Stored data entries:
■ ■ ■ ■
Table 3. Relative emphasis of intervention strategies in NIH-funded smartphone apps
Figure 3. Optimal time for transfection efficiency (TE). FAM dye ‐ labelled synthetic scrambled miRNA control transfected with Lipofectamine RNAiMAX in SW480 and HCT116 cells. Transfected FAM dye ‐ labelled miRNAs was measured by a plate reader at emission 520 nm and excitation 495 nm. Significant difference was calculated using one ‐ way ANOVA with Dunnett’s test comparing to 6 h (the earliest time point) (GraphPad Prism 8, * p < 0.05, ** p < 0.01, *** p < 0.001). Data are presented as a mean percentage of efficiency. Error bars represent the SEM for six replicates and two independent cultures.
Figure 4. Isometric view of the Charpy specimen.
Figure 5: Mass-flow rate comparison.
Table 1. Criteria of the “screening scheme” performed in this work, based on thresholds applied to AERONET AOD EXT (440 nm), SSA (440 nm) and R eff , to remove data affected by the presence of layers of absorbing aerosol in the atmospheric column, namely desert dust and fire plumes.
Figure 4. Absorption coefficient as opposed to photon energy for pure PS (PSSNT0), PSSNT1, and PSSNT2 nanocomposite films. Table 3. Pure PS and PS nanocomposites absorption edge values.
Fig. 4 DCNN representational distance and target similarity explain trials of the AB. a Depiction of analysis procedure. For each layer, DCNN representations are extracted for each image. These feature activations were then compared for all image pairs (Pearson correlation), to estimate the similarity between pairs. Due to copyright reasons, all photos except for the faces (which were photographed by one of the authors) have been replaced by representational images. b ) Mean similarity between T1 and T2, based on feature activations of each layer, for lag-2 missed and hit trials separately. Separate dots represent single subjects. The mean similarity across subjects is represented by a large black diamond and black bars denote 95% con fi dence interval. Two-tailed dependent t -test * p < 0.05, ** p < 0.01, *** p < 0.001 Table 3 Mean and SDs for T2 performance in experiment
■ ■ ■ ■
= Task requirements =
Look above for the line with "Figure 4. Isometric" and the line with "Table 1. Criteria", and reproduce exactly those two lines plus every line between, nothing more.

= Exercise output =
Figure 4. Isometric view of the Charpy specimen.
Figure 5: Mass-flow rate comparison.
Table 1. Criteria of the “screening scheme” performed in this work, based on thresholds applied to AERONET AOD EXT (440 nm), SSA (440 nm) and R eff , to remove data affected by the presence of layers of absorbing aerosol in the atmospheric column, namely desert dust and fire plumes.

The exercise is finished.